Before she could answer, a voice called out, “How is it coming along, Sirix?”
I knew that voice. Had heard recordings of it, childish, years ago. It was like her sister’s, but not the same. I turned to see her. She was like her sister, her relationship to Lieutenant Awn obvious in her face, her voice, the way she stood, a bit stiff in the green Horticulture uniform. Her skin was a bit darker than Lieutenant Awn’s had been, her face rounder, not a surprise. I had seen recordings of Basnaaid Elming as a child, messages for her sister. I had known what she looked like now. And it had been twenty years since I had lost Lieutenant Awn. Since I had killed Lieutenant Awn.
“Almost finished, Horticulturist,” said the person from the tea shop, still knee-deep in the water. Or I presumed she was, I was still looking at Basnaaid Elming. “This fleet captain is here to see you.”

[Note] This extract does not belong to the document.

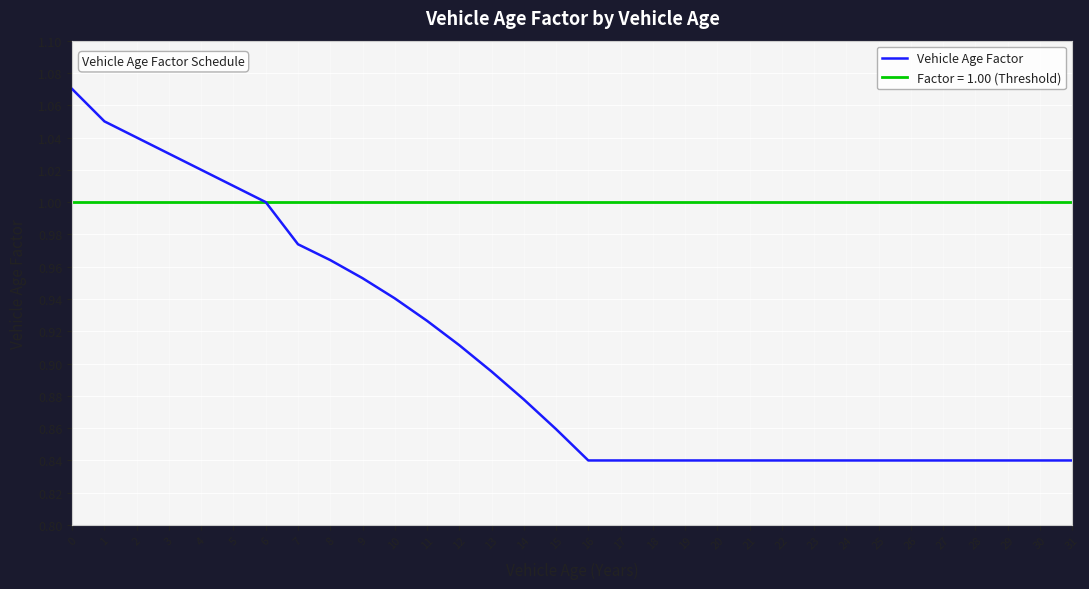

How many data points does each series have?

32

Basnaaid looked directly at me. Took in the brown and black uniform, frowned slightly in puzzlement, and then saw the gold tag. The frown disappeared, replaced with an expression of cold disapproval. “I don’t know you, Fleet Captain.”

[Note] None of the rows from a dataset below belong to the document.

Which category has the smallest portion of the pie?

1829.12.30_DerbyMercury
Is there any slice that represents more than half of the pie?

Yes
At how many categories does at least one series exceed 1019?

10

“No,” I said. “We’ve never met. I was a friend of Lieutenant Awn’s.” An awkward way to say it, an awkward way to refer to her, for a friend. “I was hoping you might have tea with me sometime. When it’s convenient for you.” Stupid, nearly rude to be so direct. But she didn’t seem to be in a mood to stand and chat, and Inspector Supervisor Skaaiat had warned me she wouldn’t be happy to see me. “Begging your indulgence, there are some things I’d like to discuss with you.”